> **TESTO DEL DOCUMENTO**
┌──

La subordinazione dell’ordine temporale

all’ordine spirituale

secondo San Tommaso






Incoronazione di Carlo Magno



Lo spirituale sta al temporale nella Chiesa
come l’anima sta al corpo nell’uomo


Una analogia con l’anima e il corpo


Quando San Tommaso spiega l’intervento del potere spirituale nelle questioni temporali, ricorre all’analogia tra anima e corpo.

All’obiezione che dice: “Il potere spirituale è distinto dal potere temporale, ma talvolta i prelati, che hanno potere spirituale, interferiscono in cose che appartengono al potere temporale”, San Tommaso risponde: “Il potere secolare è soggetto al potere spirituale come il corpo lo è all’anima; e quindi non c’è giudizio usurpato se un prelato spirituale interferisce nelle questioni temporali rispetto a quelle questioni in cui il potere secolare è soggetto a lui, o che il potere secolare lascia alla sua cura” [1].

Le cose analoghe non sono certamente uguali in tutto, ma tutte le analogie considerate prima non sono metaforiche, bensì specifiche, per ciò che hanno di più caratteristico.
Paragonando la costituzione dello spirituale e del temporale nella Chiesa con quella dell’anima e del corpo nell’uomo, vogliamo affermare, anzitutto, che:

- Non sono due realtà compiute nel loro ordine, bensì due co-principi che costituiscono un tutto unico.
Come il corpo e l’anima non sono due sostanze che esistono separatamente, bensì due principi che si completano a vicenda affinché esista l’unica sostanza composta che è l’uomo, così anche l’ordine spirituale e quello temporale non sono due entità che possono esistere separatamente come realtà compiute, bensì due elementi complementari di un’unica e medesima realtà sociale: la Chiesa.

- All’obiezione che la Chiesa e lo Stato sono due società perfette, la risposta è che sono società perfette sotto l’aspetto giuridico, nel senso che entrambi i poteri sono supremi nel loro ordine, ma entrambi gli ordinamenti giuridici hanno gli stessi uomini come sudditi ed entrambi sono necessari per raggiungere lo stesso e unico fine ultimo soprannaturale.

In secondo luogo, si afferma che si tratta di principi veramente distinti, con origini distinte e capaci di separazione: come l’anima ha la sua origine in Dio e il corpo nei suoi genitori, e dopo essere stati uniti potrebbe separarsi, lasciando l’anima nella sua condizione atemporale e il corpo divenendo un cadavere, così anche il potere spirituale viene dall’alto e il potere temporale ha le sue radici nella storia della nazione e potrebbe separarsi, lasciando la Chiesa trionfante in Cielo e sulla terra i cadaveri delle città.

└──

> **PROBLEMA PROPOSTO**
Trascrivi dal testo sull'ordine temporale e spirituale in San Tommaso il brano che va da "Lo spirituale sta" a "anima e corpo.".

> **DATI REGISTRATI**
┌──

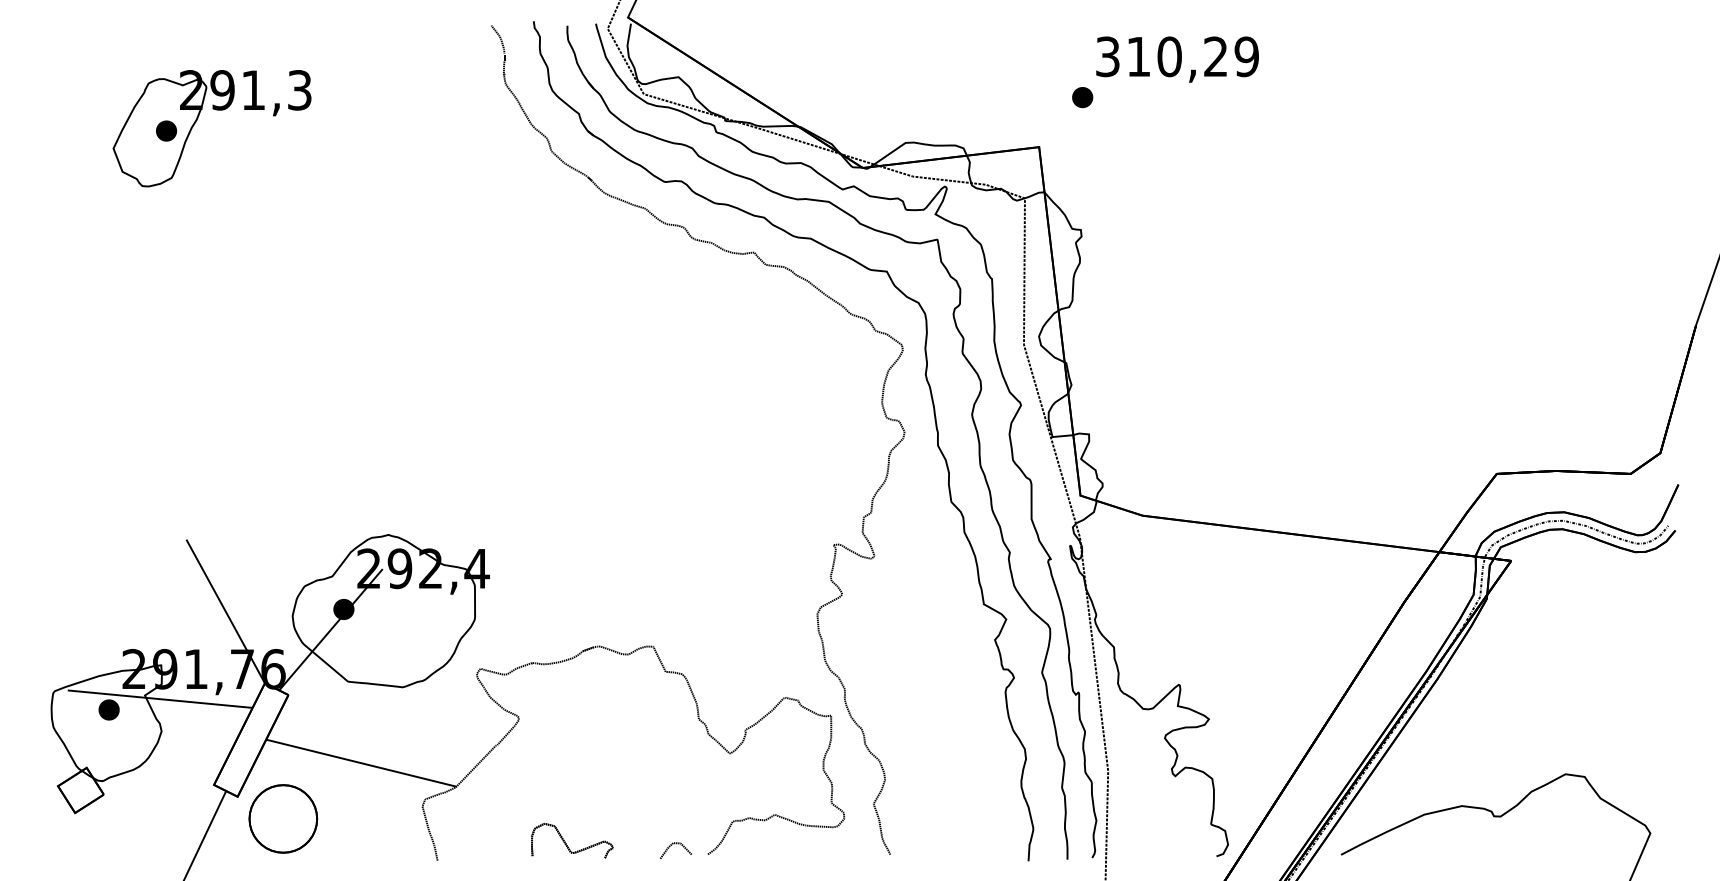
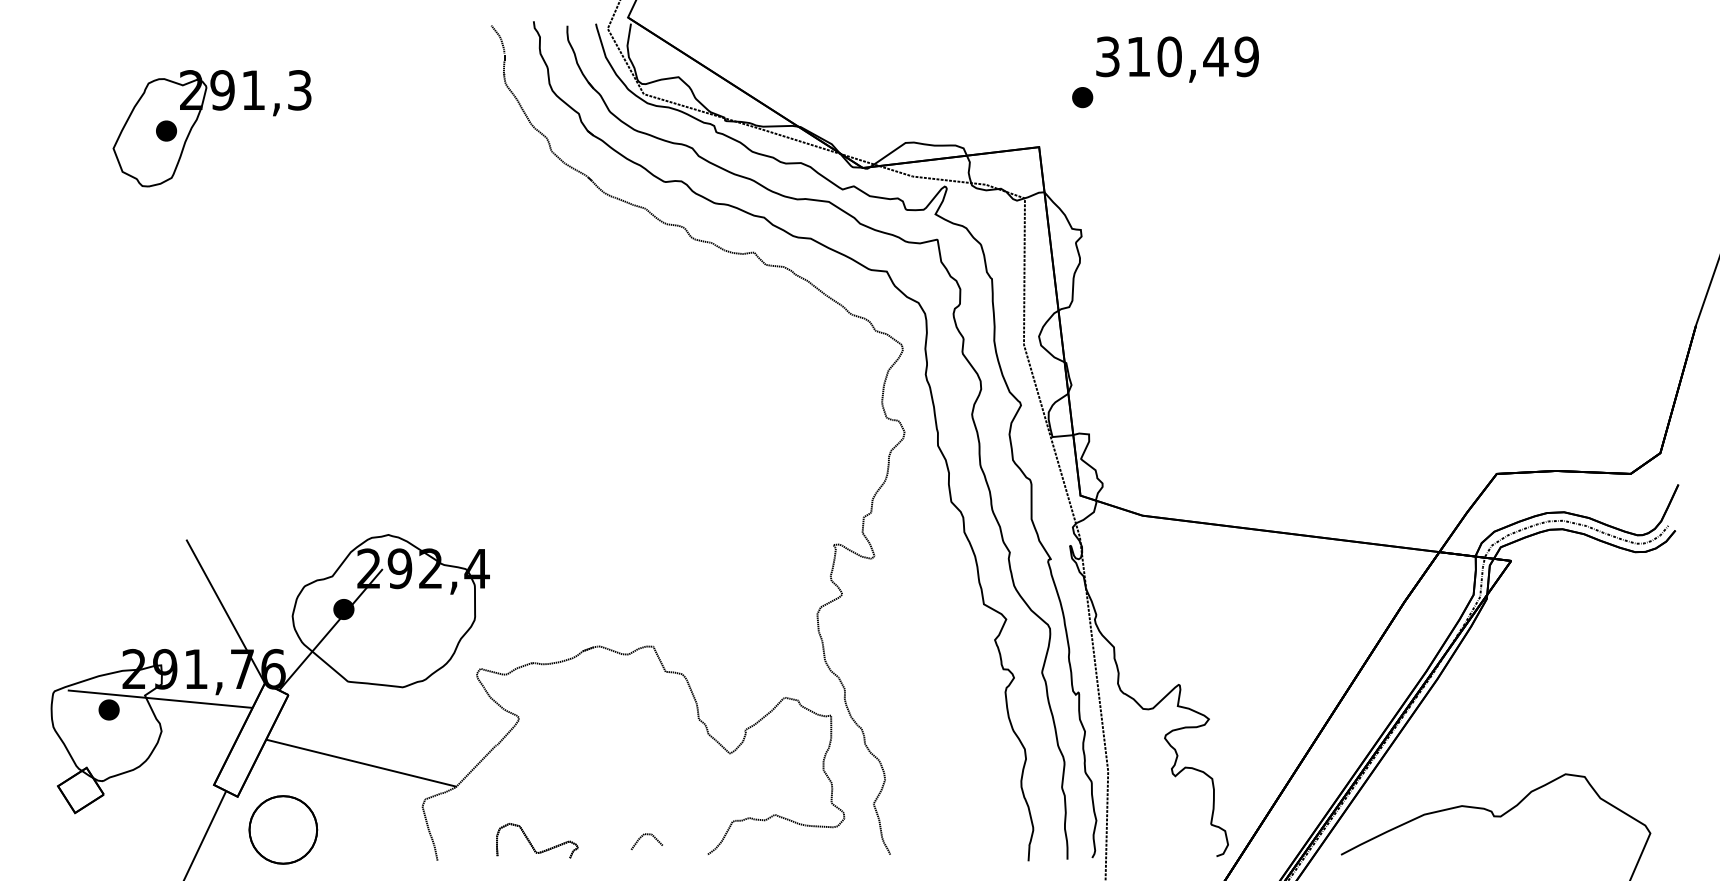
text at (1215, 56): 310,29 -> 310,49
part at (283, 818) position: (283, 818) -> (283, 829)
part at (566, 843) position: (566, 843) -> (531, 843)
curve at (674, 844) position: (674, 844) -> (645, 835)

└──

> **SVOLGIMENTO**
Lo spirituale sta al temporale nella Chiesa
come l’anima sta al corpo nell’uomo


Una analogia con l’anima e il corpo


Quando San Tommaso spiega l’intervento del potere spirituale nelle questioni temporali, ricorre all’analogia tra anima e corpo.